Sound Matching and a Phonetic Toolkit

  • Hi,  

    I downloaded the update, and replaced the dll's. I guess that's all I need to do...

    I have another issue (more like a confession), possibly out of NYSIIS and LEVENSHTEIN context, but might help others...

    I was using soundex to filter out the results, and udf_levenshtein to sort them, which gave me quite a bit of performance increase, and sounded like a great idea... I was thinking that NYSIIS is an improved soundex, so filtering with soundex would do just fine...

    Well,  it does UNLESS you have punctuation characters such as ' (as in O'brian) ...

    declare @myname varchar(255)

    declare @mydex varchar(4)

    declare @mydex2 varchar(10)

    set @myname = 'o''brian'

    set @mydex = soundex(@myname)

    set @mydex2 = dbo.udf_nysiis(@myname)

    select @mydex --( returns O000)

    select @mydex2 -- (returns OBRAN)

    however

    declare @mydex varchar(4)

    declare @mydex2 varchar(10)

    set @myname = 'obrian'

    set @mydex = soundex(@myname)

    set @mydex2 = dbo.udf_nysiis(@myname)

    select @mydex --( returns O165)

    select @mydex2 --( returns OBRAN )

    So, soundex does NOT eliminate the punctuation errors, but NYSIIS does.

    Just fyi...

    I guess I will be researching some more "optimization"

    Thank you again...

  • That's it, just copy the new DLLs into the MSSQL\BINN directory (may require you to stop and restart MSSQLServer service).

    That's a very good point.  The handling of punctuation is implementation-specific.  There's really no 'standards body' or organization that sets specific rules for implementation of the various phonetic algorithms.  (This is really apparent with newer algorithms, like Double Metaphone!)  It appears that the MS implementation of soundex stops encoding when it hits a punctuation mark.  You'll get 'O000' if you try to encode SOUNDEX('O.BRIEN'), SOUNDEX('O''BRIEN') or SOUNDEX ('O BRIEN').

    The NYSIIS implementation in the toolkit, on the other hand, ignores punctuation altogether.  One way to deal with it on the SOUNDEX side is to eliminate all non-alphabetic characters from your string before attempting to encode it with SOUNDEX.  This could be done in a UDF, but keep in mind that string manipulations and looping in T-SQL are not extremely efficient (that's one of the main reasons I implemented NYSIIS and Levenshtein Edit Distance as XP's in C++).

    I would recommend that you create a separate table with the proper SOUNDEX encoding and the NYSIIS encoding, and relate it to your main table.  That way you would only have to perform these string manipulations once; also, you'll be able to take advantage of proper indexes on the Encodings table in your queries.  All of the encoding overhead would be handled at load time, and your queries would run a lot more efficiently.  The down-side is that you'll be using up more space to store these encodings, but it shouldn't be significantly more.  For 1 million rows, you're looking at about ~10 MB to store the Soundex encodings and six-byte NYSIIS encodings.  Proper non-clustered indexes will take up additional space, of course.

    You could cut down the amount of space used in the Encodings table by using the actual name as a foreign key, to avoid duplicate entries for "JOHNSON, JAMES" and other common names (example).

    Alternatively, since NYSIIS encodes the first letter as itself (as does SOUNDEX), you could narrow down your searches by just comparing the first letter.

    SELECT * FROM People

    WHERE Name LIKE 'J%'

    AND dbo.udf_NYSIIS('JOHNSON') = dbo.udf_NYSIIS(Name)

    Thanks!

  • Hi all,

    I hope this doesn't fall on deaf ears.
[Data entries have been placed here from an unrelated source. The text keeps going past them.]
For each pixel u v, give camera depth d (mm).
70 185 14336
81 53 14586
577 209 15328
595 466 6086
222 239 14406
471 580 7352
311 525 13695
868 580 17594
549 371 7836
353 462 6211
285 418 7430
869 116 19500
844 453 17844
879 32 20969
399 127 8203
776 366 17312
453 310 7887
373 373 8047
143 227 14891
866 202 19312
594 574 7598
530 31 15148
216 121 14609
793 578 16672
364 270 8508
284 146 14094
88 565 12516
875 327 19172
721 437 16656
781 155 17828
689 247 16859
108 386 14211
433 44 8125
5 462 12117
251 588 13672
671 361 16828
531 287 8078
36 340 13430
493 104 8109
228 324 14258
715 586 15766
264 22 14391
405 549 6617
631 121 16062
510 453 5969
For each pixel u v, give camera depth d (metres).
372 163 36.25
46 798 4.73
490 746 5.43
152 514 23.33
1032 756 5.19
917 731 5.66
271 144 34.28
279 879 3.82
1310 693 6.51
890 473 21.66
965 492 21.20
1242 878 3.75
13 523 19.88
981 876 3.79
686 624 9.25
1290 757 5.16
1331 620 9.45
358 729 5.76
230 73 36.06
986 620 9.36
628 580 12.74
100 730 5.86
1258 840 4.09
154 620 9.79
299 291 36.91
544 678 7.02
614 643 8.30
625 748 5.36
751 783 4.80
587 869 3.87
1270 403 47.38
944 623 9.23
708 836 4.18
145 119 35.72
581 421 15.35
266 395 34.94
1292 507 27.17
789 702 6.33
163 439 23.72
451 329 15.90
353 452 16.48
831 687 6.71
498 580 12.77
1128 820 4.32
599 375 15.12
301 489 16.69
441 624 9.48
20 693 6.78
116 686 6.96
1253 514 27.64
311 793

There's a memory leak in both of these extended procedures. In proc.cpp, you allocate new params structures but don't delete them.

    in proc.cpp in the xp_levenshtein dll you need to add the lines

    delete P1;

    delete P2;

    delete P3;

    before the line

    return sqlerr;

    and in proc.cpp in the xp_nysiis project likewise, you need to add the lines

    delete P1;

    delete P2;

    before the same line;

    return sqlerr;

    Hope that helps someone, as the provided dlls helped bring down one of our production sql servers!

    All the best,

    Leon

  • Hi Leon,

    Thanks for pointing that out.  I actually included that in the clean-up of the most recent version, but sent the SSC guys an older version.  I've asked them to repost the updated version that handles the memory leak, a potential memory reclamation issue, and includes a DROP_XP.SQL script as well as the REDIST directory with support DLL's required by some installations (some installations might have difficulty locating the ODS and VC++ Runtime libraries if they're not in the \Binn directory).

    Thanks again for the feedback, and sorry for the inconvenience.

  • This is exactly what I've been looking for; thank you.  However I am running SQLServer 2005 32-bit (Std Edition) on Win2003 Server 64-bit.  Should I be compatable with the DLL's and toolkit?

    Thanks again...

  • Oh my...  I haven't tested any of these on 64-bit Win2003 or SQL 2005.  They were only tested on SQL 2000, 32-bit.  XP's on SQL 2005 have been deprecated but are still allowed... for now.  A better bet might be to convert the routines to .NET assemblies for SQL 2K5.  The downloads contain the C++ source code for these routines.  If you were using SQL 2000, I'd recommend using the routines here:  http://www.sqlservercentral.com/columnists/mcoles/sql2000dbatoolkitpart3.asp, with more optimizations and additional routines added.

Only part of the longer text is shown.